The Land and Environment Court of NSW decided that the proposed mine expansion project would cause unacceptable environmental and social impacts, which were not adequately evaluated in the economic assessments, and that the approval conditions would not satisfactorily offset such impacts, so it decided to refuse Warkworth’s expansion project proposal and replace the administrative decision with its refusal.
The Court determined the decision of the Minister for Planning's to approve a coal mine extension project should be granted, but imposed extensive additional conditions on the approval based upon a precautionary approach. These additional conditions provide for more certain conservation of threatened species and biological diversity, protection of water quality, control of particulate emissions, mitigation of noise generated by the mine and noise and dust generated by the transportation of coal by train.
Complex litigation seeking remediation of environmental damages from large-scale coal mining in which Brazil's Superior Court of Justice held the mining companies strictly liable and the federal government jointly liable with a duty to make the companies pay for remediation while concluding that the owners and managers of the companies have supplemental liability if the companies can't fulfill duty to remedy environmental damages and concluding that collective actions for environmental remediation are not subject to statutes of limitations.
Reviewing question of whether an EIA for a coal mine, should have considered the impact to the climate of burning the coal, the judge declared, “I consider there is a sufficiently proximate link between the mining of a very substantial reserve of thermal coal in NSW . . . and the emission of GHG which contribute to climate change/global warming . . . to require assessment of that GHG contribution of the coal when burnt in an environmental assessment….”
Environmental groups challenged an amendment to the provisions of a local planning scheme that was necessary for the expansion of the Hazelwood coal mine in southeastern Australia. The petitioners claimed that the environment effects statement (EES) should have included analysis of the impacts of carbon emissions when the coal is later burned.

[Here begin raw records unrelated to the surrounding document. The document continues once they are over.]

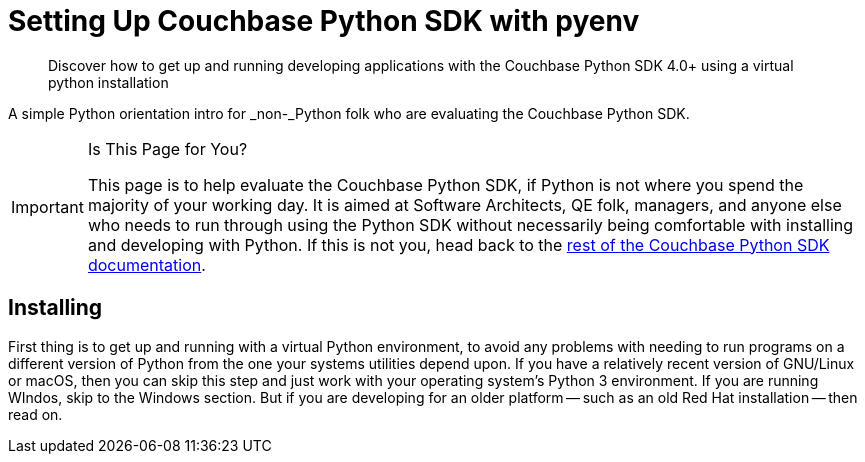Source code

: = Setting Up Couchbase Python SDK with pyenv
:description: pass:q[Discover how to get up and running developing applications with the Couchbase Python SDK 4.0+ using a virtual python installation]
:navtitle: Setting Up the Python SDK

[abstract]
{description}


A simple Python orientation intro for _non-_Python folk who are evaluating the Couchbase Python SDK.

[IMPORTANT]
.Is This Page for You?
====
This page is to help evaluate the Couchbase Python SDK, if Python is not where you spend the majority of your working day. 
It is aimed at Software Architects, QE folk, managers, and anyone else who needs to run through using the Python SDK without necessarily being comfortable with installing and developing with Python.
If this is not you, head back to the xref:overview.adoc[rest of the Couchbase Python SDK documentation].
====


== Installing 

First thing is to get up and running with a virtual Python environment, to avoid any problems with needing to run programs on a different version of Python from the one your systems utilities depend upon.
If you have a relatively recent version of GNU/Linux or macOS, then you can skip this step and just work with your operating system's Python 3 environment.
If you are running WIndos, skip to the Windows section.
But if you are developing for an older platform -- such as an old Red Hat installation -- then read on.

The terms of reference for the EES stated that “[t]he Panel is not to consider matters related to greenhouse gas emissions from the Hazelwood Power Station - these issues are being addressed through a separate process. ”
The Victorian Civil and Administrative Tribunal determined the Panel should have considered concerns about climate impacts from burning the coal after they were raised under the Planning and Environment Act 1987. The Tribunal found that the Panel must “provide a reasonable opportunity to be heard to any party who wishes to make a submission in relation to the environmental impacts of greenhouse gas emissions from the Hazelwood Power Station; and [must] consider those impacts in making its recommendations and report to the planning authority. ” Id. at sec. 1.

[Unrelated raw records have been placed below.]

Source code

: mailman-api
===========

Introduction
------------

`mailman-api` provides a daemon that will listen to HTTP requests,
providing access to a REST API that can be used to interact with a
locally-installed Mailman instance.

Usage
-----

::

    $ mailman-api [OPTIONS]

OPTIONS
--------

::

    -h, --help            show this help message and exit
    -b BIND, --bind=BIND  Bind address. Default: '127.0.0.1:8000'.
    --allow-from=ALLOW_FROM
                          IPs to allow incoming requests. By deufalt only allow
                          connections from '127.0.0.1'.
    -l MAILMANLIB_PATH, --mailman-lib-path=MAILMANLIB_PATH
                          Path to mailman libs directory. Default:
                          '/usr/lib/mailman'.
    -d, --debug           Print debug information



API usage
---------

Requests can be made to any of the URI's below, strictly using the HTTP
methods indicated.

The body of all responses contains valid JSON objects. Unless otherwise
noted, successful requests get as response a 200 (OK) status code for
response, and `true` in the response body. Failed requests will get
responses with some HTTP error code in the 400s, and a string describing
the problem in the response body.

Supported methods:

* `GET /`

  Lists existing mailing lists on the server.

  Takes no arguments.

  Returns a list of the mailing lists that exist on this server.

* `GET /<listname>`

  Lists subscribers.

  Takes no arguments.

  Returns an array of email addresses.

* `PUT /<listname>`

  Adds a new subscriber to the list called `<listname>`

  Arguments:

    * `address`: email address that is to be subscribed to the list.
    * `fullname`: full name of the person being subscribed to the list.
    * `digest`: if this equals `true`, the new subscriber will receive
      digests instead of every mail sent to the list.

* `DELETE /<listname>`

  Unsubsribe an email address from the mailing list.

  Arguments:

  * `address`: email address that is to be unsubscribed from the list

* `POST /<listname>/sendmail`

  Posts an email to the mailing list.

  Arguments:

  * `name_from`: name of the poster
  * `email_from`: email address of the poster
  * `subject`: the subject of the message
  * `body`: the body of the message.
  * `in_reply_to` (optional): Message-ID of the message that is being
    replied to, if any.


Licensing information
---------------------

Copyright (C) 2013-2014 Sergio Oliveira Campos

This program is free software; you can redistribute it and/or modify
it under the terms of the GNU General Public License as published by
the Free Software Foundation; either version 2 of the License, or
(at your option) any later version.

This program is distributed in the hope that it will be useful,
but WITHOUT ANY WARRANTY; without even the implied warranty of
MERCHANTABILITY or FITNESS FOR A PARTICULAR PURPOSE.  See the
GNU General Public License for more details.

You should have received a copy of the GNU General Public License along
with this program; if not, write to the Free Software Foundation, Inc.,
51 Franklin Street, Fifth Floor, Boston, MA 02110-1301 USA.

Even though the Panel ultimately approved the amendment after considering the GHG emissions from both the mine itself and the later coal combustion, the case is still important for connecting the impacts of GHG emissions from burning coal to the activity of mining the coal.
The failure of the Minister of International Trade and Industry to exercise the authority to implement safety regulations immediately after the enactment of the Pneumoconiosis Law is illegal for the purpose of the Law Concerning State Liability for Compensation. The period of extinctive prescription shall start from the time when all or part of damage has arisen from an unlawful act if the damage, due to its nature, arises after a considerable period of time has passed since the termination of the act of causing the damage.

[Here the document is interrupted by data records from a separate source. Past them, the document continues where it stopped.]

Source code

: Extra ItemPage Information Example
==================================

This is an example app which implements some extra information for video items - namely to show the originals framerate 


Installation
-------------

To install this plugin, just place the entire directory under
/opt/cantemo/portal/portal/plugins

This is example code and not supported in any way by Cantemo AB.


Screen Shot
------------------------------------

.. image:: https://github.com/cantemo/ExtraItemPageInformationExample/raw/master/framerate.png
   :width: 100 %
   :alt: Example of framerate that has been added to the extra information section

The Federal Court criticized the environmental assessment review panel for failing to obtain and analyze information about existing and proposed forestry and mining activities in the area surrounding the Cheviot Coal Project, stating that the information was readily available and that the panel had a duty to consider the combined impacts of mining and timber harvesting during the environmental assessment process.
A local environmental association (“Save the Vaal Environment”) petitioned South Africa’s mining authority to comment on an application by Sasol Mining for a license to mine coal near the Vaal River, but the mining authority refused to provide such an opportunity and issued the mining license to Sasol Mining, so Save the Vaal Environment sought judicial review of the mining authority's decision. The Supreme Court of Appeal agreed with Save the Vaal Environment that the mining authority should have applied the audi alteram partem rule (or “audi-rule”) to provide an opportunity for comment.